Validation in Statistics and Machine Learning - Abstract

Okita, Tsuyoshi

Statistical Significance Test in Machine Translation

(joint work with Andy Way)

In the context of Machine Translation, there are two popular statistical significance tests : a method based on bootstrap method [Koehn,2004; Zhang and Vogel, 2004] and that based on approximate randomization [Riezler and Maxwell III, 2005]. The latter is more conservative since it increases the likelihood of type-I error than the former.

This poster would like to examine several special conditions on these methods which enable the application to Machine Translation. Firstly, for a given test set, since an MT system does not produce translation outputs in various ways the overall score, which is often measured by BLEU [Papineni et al., 2002], is single and fixed. An idea in the above two methods is to randomly select a paired test set in a sentence level to enable the permutation tests, which seems supported by the stratification of the output [Yeh, 2000; Noreen 1989]. Often test statistic is examined 1000 times. Our question is whether this is all right?

Secondly, the test statistic consists of the difference between the evaluated translation outputs in Machine Translation, whose evaluation measure is given from the beginning: either BLEU [Papineni et al., 2002], NIST [Doddington, 2002], METEOR [Bernerjee and Lavie, 200], TER [Snover et al., 2006], or others. Riezler and Maxwell III [2005] say that NIST is more appropriate than BLEU with approximate randomization. Does statistical significance test depend on the evaluation measure?
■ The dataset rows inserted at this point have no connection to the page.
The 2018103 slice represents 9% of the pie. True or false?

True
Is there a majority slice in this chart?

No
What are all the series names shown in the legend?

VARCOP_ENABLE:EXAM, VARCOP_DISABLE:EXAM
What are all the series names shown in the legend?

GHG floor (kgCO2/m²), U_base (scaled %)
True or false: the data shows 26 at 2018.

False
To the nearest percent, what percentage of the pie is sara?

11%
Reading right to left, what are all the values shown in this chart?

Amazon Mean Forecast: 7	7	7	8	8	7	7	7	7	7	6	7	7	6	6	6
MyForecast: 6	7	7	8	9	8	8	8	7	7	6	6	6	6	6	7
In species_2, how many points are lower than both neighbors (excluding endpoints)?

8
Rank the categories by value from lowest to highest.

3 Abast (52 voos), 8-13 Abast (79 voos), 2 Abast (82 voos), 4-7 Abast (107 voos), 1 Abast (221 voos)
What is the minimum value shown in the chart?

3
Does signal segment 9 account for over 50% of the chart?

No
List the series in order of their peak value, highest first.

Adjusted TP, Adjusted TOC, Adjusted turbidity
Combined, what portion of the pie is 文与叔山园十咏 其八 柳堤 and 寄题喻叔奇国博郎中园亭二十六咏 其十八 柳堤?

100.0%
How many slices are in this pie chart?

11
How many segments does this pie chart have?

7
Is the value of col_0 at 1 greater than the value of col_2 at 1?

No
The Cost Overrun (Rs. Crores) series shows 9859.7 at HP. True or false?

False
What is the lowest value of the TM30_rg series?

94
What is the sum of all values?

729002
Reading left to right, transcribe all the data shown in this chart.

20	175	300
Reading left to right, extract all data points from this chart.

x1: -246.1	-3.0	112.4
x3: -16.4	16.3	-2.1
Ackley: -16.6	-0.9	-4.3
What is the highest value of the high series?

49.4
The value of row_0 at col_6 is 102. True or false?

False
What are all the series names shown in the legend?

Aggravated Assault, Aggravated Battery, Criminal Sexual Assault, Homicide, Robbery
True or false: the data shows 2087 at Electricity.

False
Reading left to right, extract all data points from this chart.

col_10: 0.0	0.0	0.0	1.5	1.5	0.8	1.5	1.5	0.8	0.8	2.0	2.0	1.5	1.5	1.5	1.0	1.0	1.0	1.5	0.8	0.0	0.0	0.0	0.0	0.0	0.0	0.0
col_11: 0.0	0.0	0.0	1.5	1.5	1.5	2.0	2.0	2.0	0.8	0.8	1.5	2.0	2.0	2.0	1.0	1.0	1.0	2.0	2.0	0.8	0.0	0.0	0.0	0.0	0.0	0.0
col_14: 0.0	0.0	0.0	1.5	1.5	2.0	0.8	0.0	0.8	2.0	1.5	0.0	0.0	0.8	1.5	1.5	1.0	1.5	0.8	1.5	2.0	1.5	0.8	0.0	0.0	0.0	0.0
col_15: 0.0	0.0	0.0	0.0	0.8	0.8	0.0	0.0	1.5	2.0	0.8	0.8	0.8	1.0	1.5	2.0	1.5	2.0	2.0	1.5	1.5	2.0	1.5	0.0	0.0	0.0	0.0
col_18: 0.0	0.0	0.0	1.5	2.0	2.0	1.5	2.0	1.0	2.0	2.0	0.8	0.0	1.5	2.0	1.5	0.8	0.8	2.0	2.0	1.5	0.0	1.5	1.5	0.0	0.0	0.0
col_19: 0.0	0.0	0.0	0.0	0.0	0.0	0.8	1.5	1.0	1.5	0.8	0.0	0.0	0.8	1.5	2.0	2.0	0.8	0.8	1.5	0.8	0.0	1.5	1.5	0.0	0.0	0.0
Thirdly, when algorithm A and B are compared, it is often the case where these two systems share most of the underlying systems, i.e. there are a lot of dependencies. Church and Mercer [1993] give examples of dependence between test set instances in natural language. Although expected value of the instance results will stay the same, but the chances of getting an unusual result may change. Hence, the chances of getting an unusual result under some null hypothesis requires to incorporate these dependencies. Then, what is a good way to quantify these dependencies?

Fourthly, it is often the case even though algorithm A is proven to be statistical significant with algorithm B for one set of corpus, it does not often work for another set of corpus whose language pairs are different or whose size are different.